Anything that helps you connect more deeply with your customers provides a conversion opportunity. Spend some time looking at all the calls-to-action on your site or in your marketing and include those in your overall conversion reporting.
Speaking of which…
Reporting Conversion Rate
One key point to note here: If you track conversions other than sales (and you should), make sure you’re clear on what actions you’re reporting when you talk about “conversion rate.”
For instance, let’s imagine a business that sells athletic shoes. It offers on its site a shopping cart for customers interested in purchasing its shoes, an email opt-in form offering weekly specials and a white paper on how to improve your running technique.
Now assume the company sells 30 pairs of its running shoes online, enrolls 50 people in its email list and gets 75 downloads of its white paper for every 1,000 visits to its site. What’s their conversion rate? Well, their site manager could report conversion rate as 15.5% [(30+50+75)/1,000 = 15.5%].

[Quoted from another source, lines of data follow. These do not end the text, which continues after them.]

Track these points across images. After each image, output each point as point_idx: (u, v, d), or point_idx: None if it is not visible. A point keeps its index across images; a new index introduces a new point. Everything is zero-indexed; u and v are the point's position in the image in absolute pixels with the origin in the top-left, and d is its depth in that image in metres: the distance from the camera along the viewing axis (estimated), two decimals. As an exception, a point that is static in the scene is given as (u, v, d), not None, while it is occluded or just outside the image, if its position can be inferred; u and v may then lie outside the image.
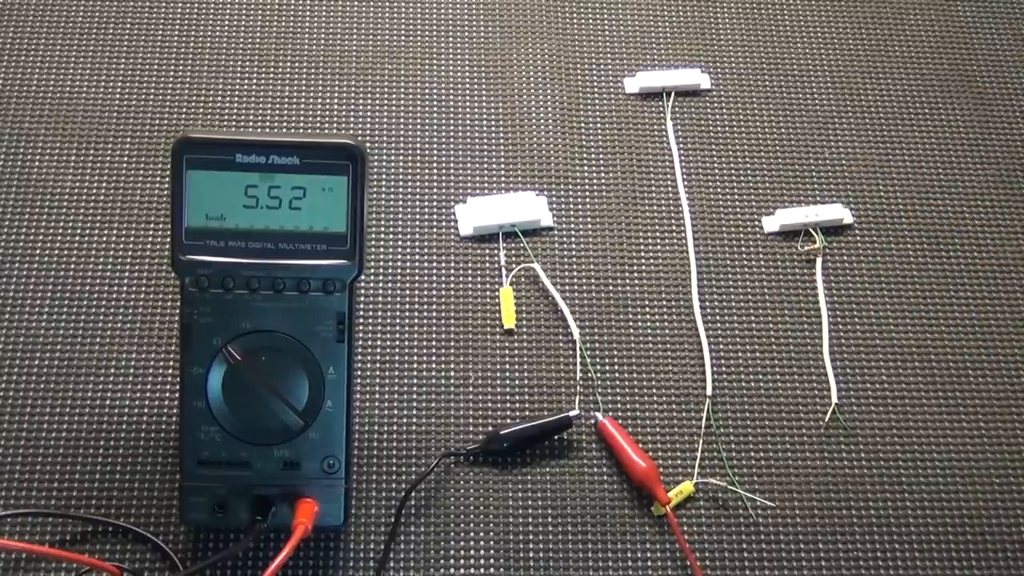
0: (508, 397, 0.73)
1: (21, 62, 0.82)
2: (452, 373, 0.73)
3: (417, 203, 0.79)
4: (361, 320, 0.74)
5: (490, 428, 0.71)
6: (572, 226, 0.78)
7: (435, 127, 0.82)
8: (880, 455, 0.72)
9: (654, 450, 0.71)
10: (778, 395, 0.74)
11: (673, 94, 0.84)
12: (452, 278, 0.76)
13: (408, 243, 0.77)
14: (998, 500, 0.71)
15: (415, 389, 0.73)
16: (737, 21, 0.88)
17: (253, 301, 0.62)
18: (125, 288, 0.75)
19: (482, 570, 0.68)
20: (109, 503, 0.68)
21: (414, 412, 0.72)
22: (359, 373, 0.73)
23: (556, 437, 0.71)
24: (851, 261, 0.79)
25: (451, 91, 0.83)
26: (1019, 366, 0.76)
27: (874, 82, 0.86)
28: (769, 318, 0.76)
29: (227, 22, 0.85)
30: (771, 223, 0.79)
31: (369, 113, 0.82)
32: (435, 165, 0.80)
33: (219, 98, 0.82)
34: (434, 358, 0.74)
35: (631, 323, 0.75)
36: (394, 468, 0.70)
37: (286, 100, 0.82)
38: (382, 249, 0.77)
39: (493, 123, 0.82)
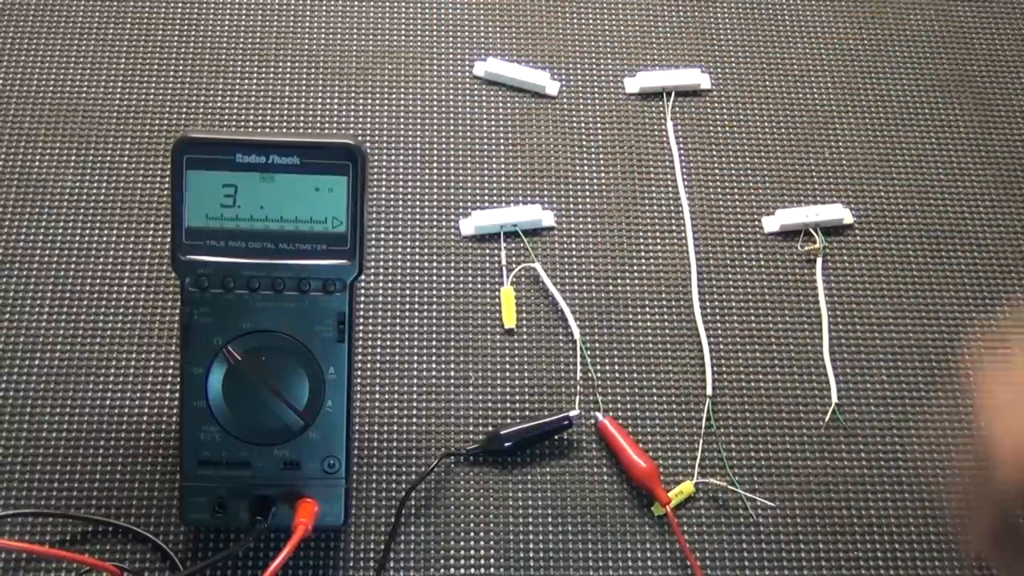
0: (508, 397, 0.73)
1: (21, 62, 0.82)
2: (452, 373, 0.73)
3: (417, 203, 0.79)
4: (361, 320, 0.74)
5: (490, 428, 0.71)
6: (573, 226, 0.79)
7: (435, 127, 0.82)
8: (880, 455, 0.72)
9: (654, 450, 0.71)
10: (778, 395, 0.74)
11: (673, 94, 0.84)
12: (452, 278, 0.76)
13: (408, 243, 0.77)
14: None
15: (415, 389, 0.73)
16: (737, 21, 0.88)
17: (253, 301, 0.62)
18: (125, 288, 0.75)
19: (482, 570, 0.68)
20: (109, 503, 0.68)
21: (414, 412, 0.72)
22: (359, 373, 0.73)
23: (556, 437, 0.71)
24: (851, 261, 0.79)
25: (451, 91, 0.83)
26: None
27: (874, 82, 0.86)
28: (769, 318, 0.76)
29: (227, 22, 0.85)
30: (771, 223, 0.79)
31: (369, 113, 0.82)
32: (435, 165, 0.80)
33: (219, 98, 0.82)
34: (434, 358, 0.74)
35: (631, 323, 0.75)
36: (394, 468, 0.70)
37: (286, 100, 0.82)
38: (382, 249, 0.77)
39: (493, 123, 0.82)
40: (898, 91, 0.86)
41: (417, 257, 0.77)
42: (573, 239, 0.78)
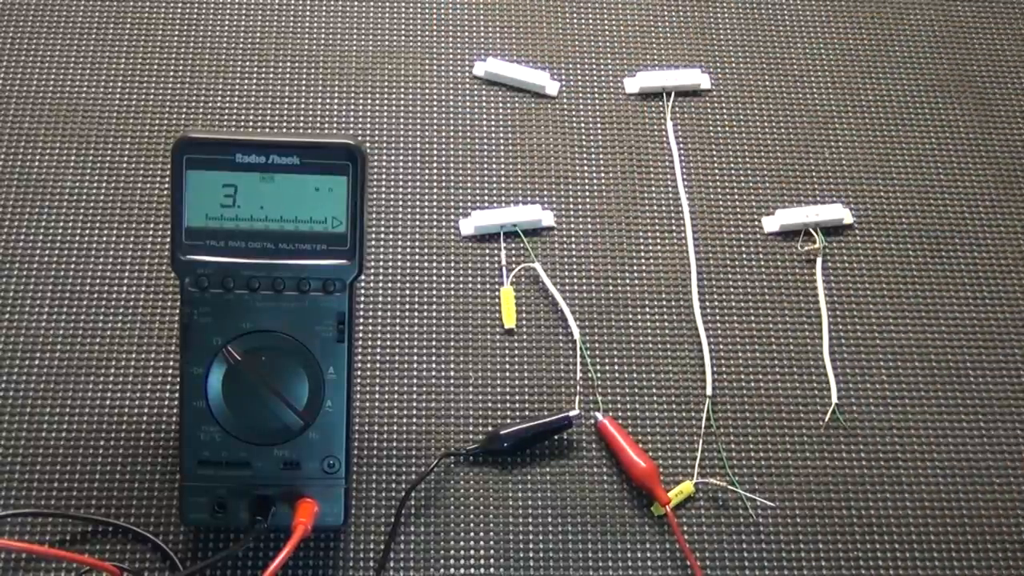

But is that the fairest representation of what’s happening?
I’d say “no.”
In fact, I’d report each conversion separately, noting it something like this:
|White Paper Downloads||7.5%|
A solid online marketing dashboard makes it clear to your audience what your goals are and how well you’ve met them. Senior managers live for clear answers. Don’t try to baffle ’em with bullsh… um, stuff. Just show them what’s really going on.
A Final Conversion Rate Definition
Now we’re back to where we started. Conversion rate is:
Actions Taken ÷ Potential Customers = Conversion Rate
To calculate it for your business
- Define “Actions Taken” appropriately for your marketing and e-commerce activities.
- Determine the metric that best represents “Potential Customers” for your specific activities.
- Divide your “Actions Taken” by your “Potential Customers” for each action.
- Report Conversion Rate by Action.
Follow those four steps regularly and you’ll never have to wonder about what your conversion rate is again.